**What to produce**
Produce one exact copy of the records, no pictures.

**Data for analysis**
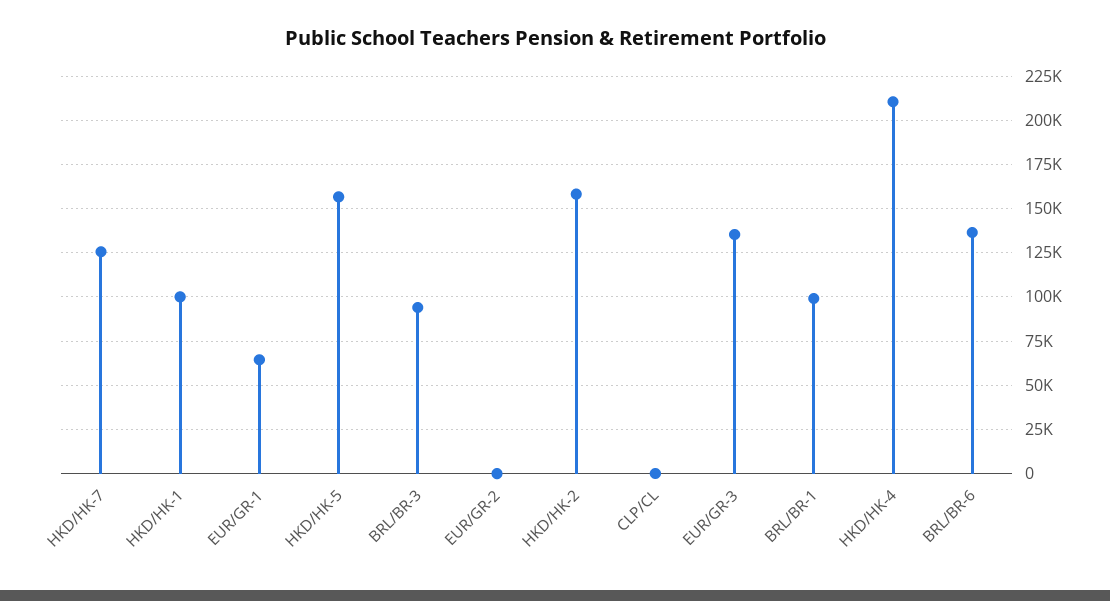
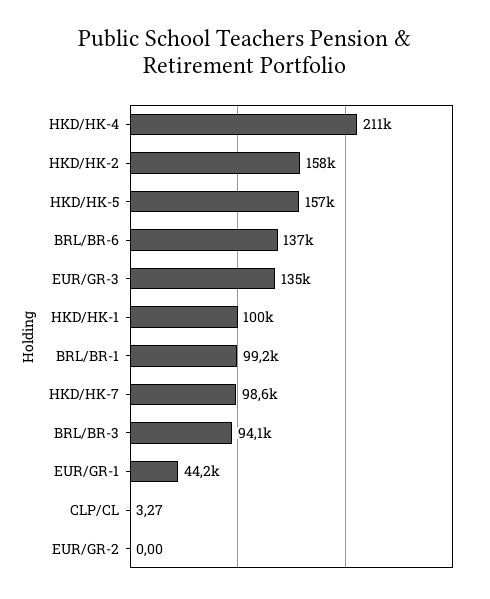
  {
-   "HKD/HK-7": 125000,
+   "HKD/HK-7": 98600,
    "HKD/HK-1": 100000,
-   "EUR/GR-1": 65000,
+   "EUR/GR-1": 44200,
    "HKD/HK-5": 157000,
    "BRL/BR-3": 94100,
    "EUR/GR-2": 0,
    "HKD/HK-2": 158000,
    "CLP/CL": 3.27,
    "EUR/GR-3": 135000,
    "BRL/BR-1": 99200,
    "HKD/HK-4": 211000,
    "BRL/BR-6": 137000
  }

**Task response**
  {
-   "HKD/HK-7": 125000,
+   "HKD/HK-7": 98600,
    "HKD/HK-1": 100000,
-   "EUR/GR-1": 65000,
+   "EUR/GR-1": 44200,
    "HKD/HK-5": 157000,
    "BRL/BR-3": 94100,
    "EUR/GR-2": 0,
    "HKD/HK-2": 158000,
    "CLP/CL": 3.27,
    "EUR/GR-3": 135000,
    "BRL/BR-1": 99200,
    "HKD/HK-4": 211000,
    "BRL/BR-6": 137000
  }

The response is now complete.